Segment Start: INPUT

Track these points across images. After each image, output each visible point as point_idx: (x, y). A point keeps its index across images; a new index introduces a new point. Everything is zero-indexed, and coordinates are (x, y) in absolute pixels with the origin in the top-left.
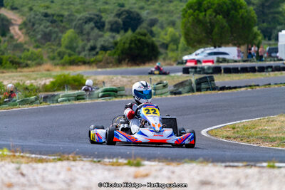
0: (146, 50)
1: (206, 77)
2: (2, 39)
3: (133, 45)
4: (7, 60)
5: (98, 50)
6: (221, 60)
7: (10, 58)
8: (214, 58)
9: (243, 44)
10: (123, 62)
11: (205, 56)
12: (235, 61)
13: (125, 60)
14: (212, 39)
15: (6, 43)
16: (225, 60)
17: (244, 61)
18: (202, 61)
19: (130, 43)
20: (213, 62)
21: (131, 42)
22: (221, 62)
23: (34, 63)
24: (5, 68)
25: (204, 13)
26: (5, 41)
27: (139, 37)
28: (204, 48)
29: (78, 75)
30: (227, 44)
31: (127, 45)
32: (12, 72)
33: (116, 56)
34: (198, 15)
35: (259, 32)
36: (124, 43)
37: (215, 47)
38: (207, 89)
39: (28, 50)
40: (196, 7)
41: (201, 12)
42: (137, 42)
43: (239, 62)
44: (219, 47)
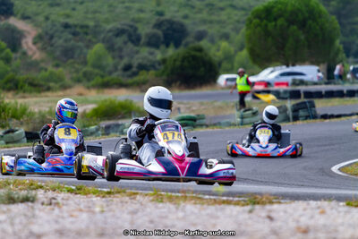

Segment End: INPUT

# TASK DESCRIPTION
The lines from the one containing "24: (5, 68)" through the end of the data above are to be copied exactly, both ends included, and pictures are to be omitted.

# TASK SOLUTION
24: (5, 68)
25: (204, 13)
26: (5, 41)
27: (139, 37)
28: (204, 48)
29: (78, 75)
30: (227, 44)
31: (127, 45)
32: (12, 72)
33: (116, 56)
34: (198, 15)
35: (259, 32)
36: (124, 43)
37: (215, 47)
38: (207, 89)
39: (28, 50)
40: (196, 7)
41: (201, 12)
42: (137, 42)
43: (239, 62)
44: (219, 47)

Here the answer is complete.